What’s weird about thinking about having to retire from sex is how it changes my personal opinion about myself, and what it reveals about my personality.  Gays and lesbians teach me a lot about sexual identity, in a rather round-about way.  We define ourselves by who we want to get naked with, but what happens when we never take off our clothes with other people?  Do we lose that identity?  Do we suppress or bury it, or does it just slip away like time.  Already I feel my sexual life has regressed to what it was like when I was a teenager, when I considered getting to first base a major goal.  I’m back to wondering why women are so stingy with their riches.

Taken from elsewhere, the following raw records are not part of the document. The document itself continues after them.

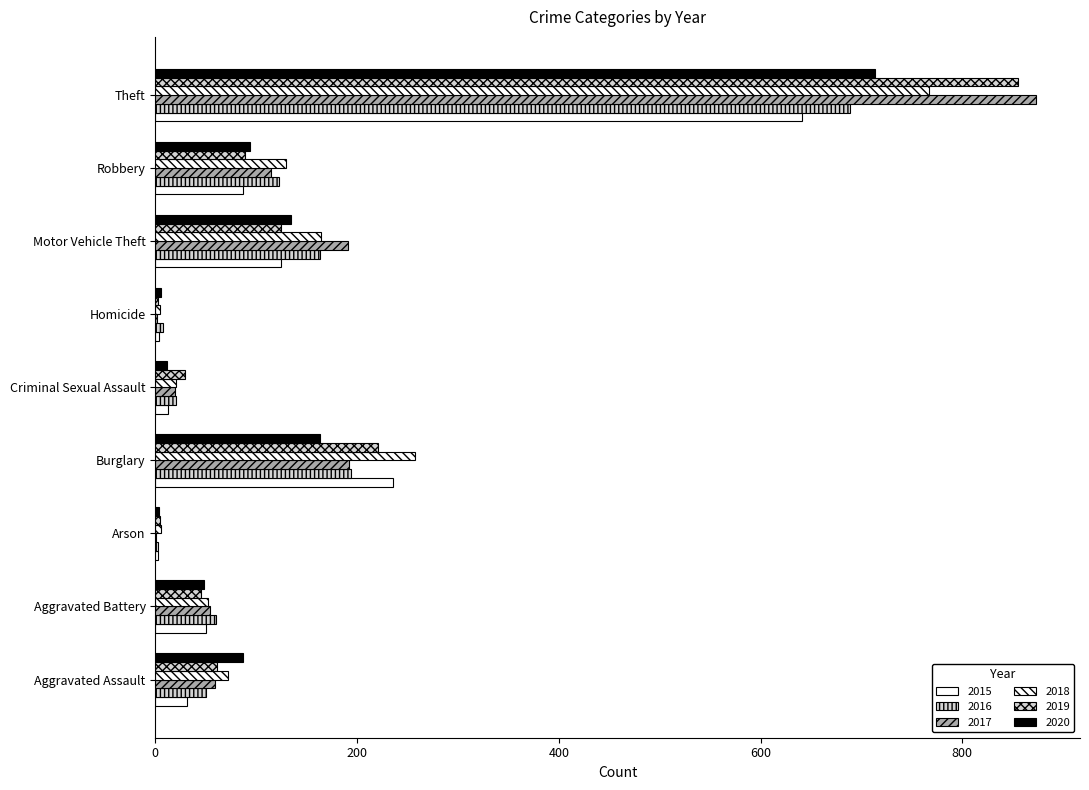

How many series are shown in this chart?

6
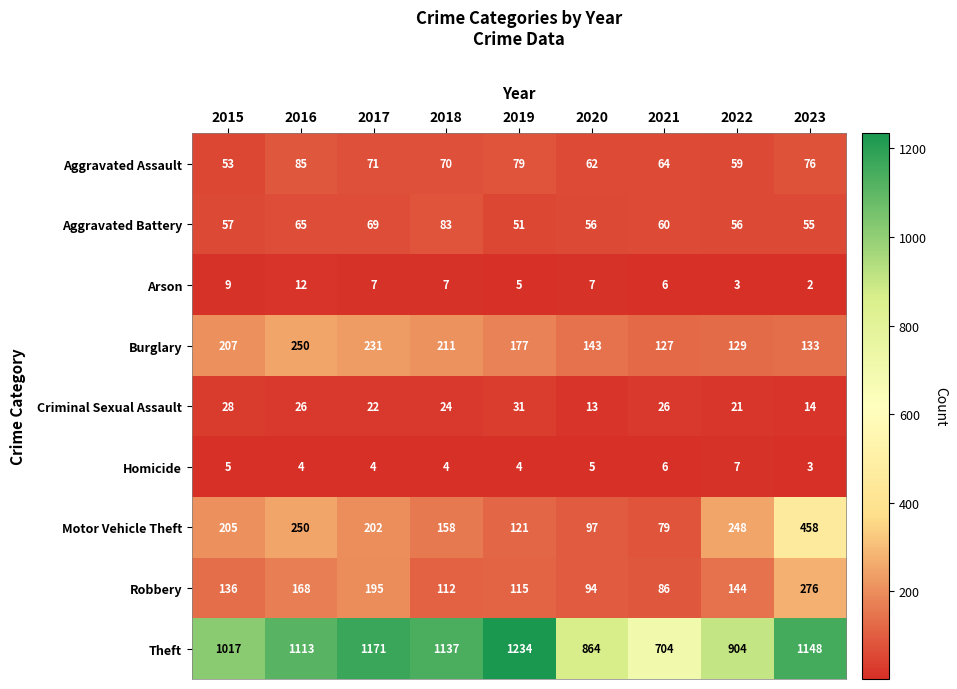

How many distinct data groups are displayed?

9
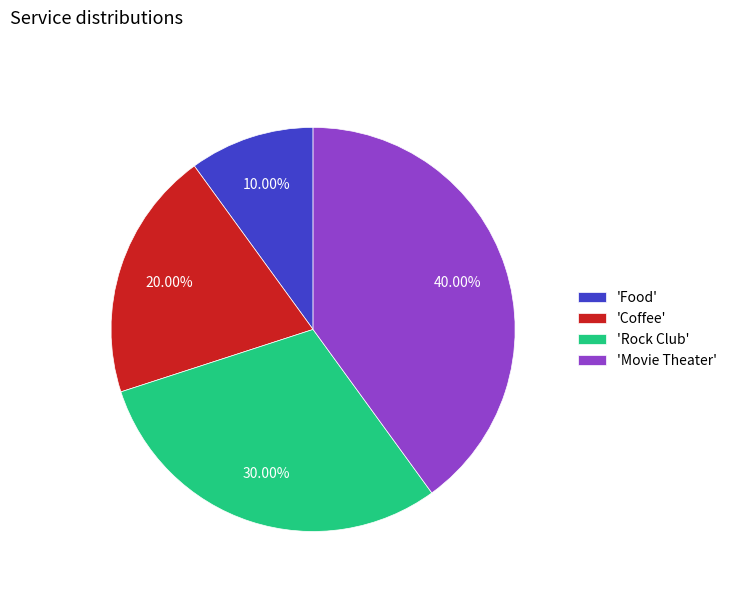

Do 'Movie Theater' and 'Rock Club' together represent more than half of the pie?

Yes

Does retirement from sex mean a total regression, a devolution back to virginity?  The phrase “old men and their toys” takes on a whole new meaning.  Or will retirement from sex be the undiscovered country of my future?  Or should my work retirement goal be to become an old man with money and a bad cough looking for a younger women willing to trade a few years of cat box changing duties for a long term retirement plan of her own?  Or should I admit that I am not Mr. Darcy in anyone’s eyes and I should just develop a new identity, but one without sex?

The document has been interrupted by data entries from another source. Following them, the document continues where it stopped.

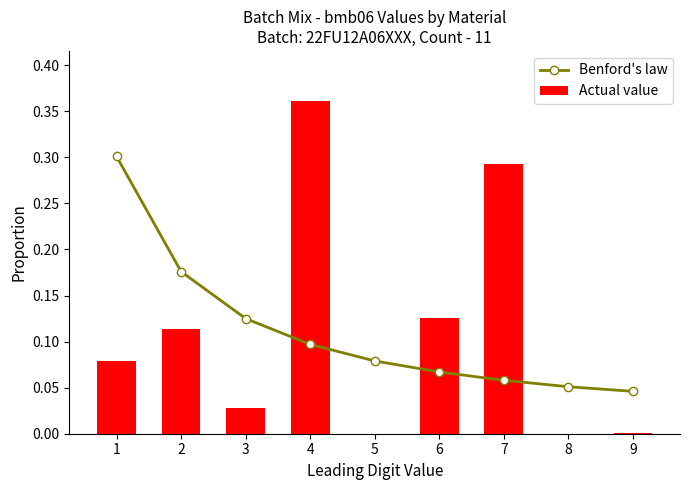

Between 6 and 9, which is larger?

6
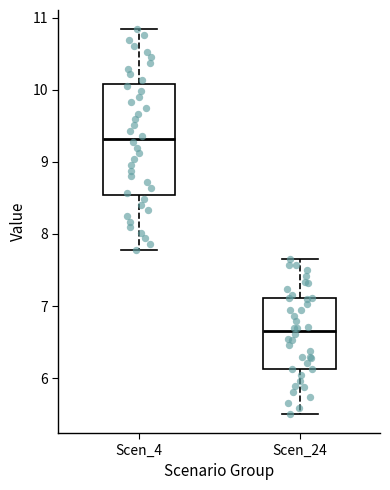

Which box has the lowest median line?

Scen_24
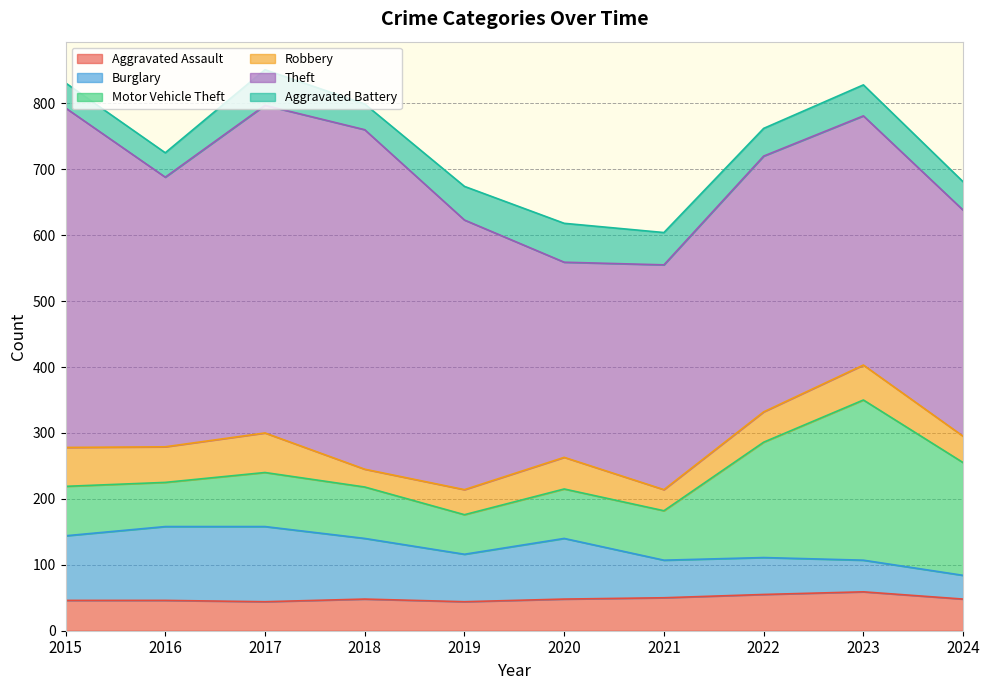

What is the difference between the maximum and minimum values in the Robbery series?

33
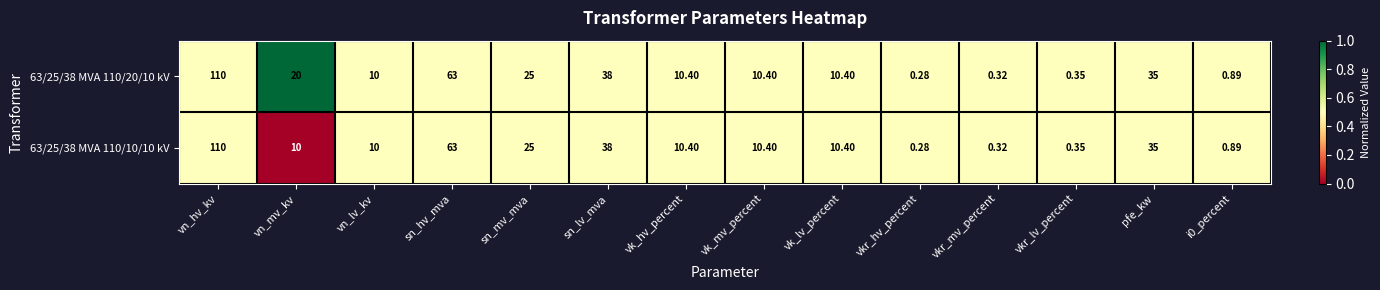

At which category is the sum across all series the highest?

vn_hv_kv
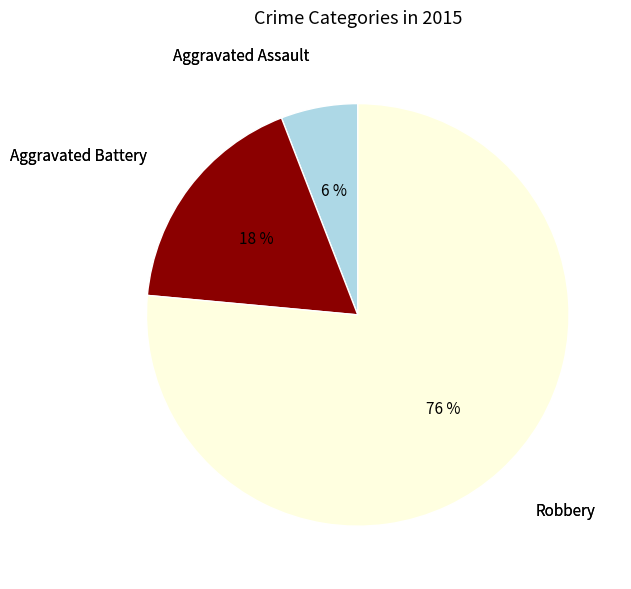

To the nearest percent, what is the average slice percentage?

33%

Time Goes By, is my guide to getting old, and even Ronni, my elder guru, discusses the waning life of sex in, Been There, Done That. What’s Next?, although she is quick to defend that elders are having sex in, CNN: Elder Sex is a Dirty Joke, which reports 73 percent of people 57 to 64 are still having regular sex, and 53 percent of people age 64 to 75, and 26 percent for people 75 to 85, are still getting it on too.  So retirement from sex, is like retirement from work, not everyone retires at the same age.

My point of this long-winded essay, is retirement is all about change, and fundamental changes, changes deep in our personality.  This makes me not want to retire in any way, and keep on going the way I have been.  On the other hand, I’m ready to rush into this new undiscovered country and start exploring.  Escaping death is not an option, but I’d like to think everything else is, but that may not be true either.  A lot of men would prefer to die at their desk, and I can understand that.  And a lot of guys joke about coming and dying at the same time, and I can understand that too.  The harder thing to imagine, even scary to think about, is living twenty or thirty years without work or sex or the ability to lift heavy objects.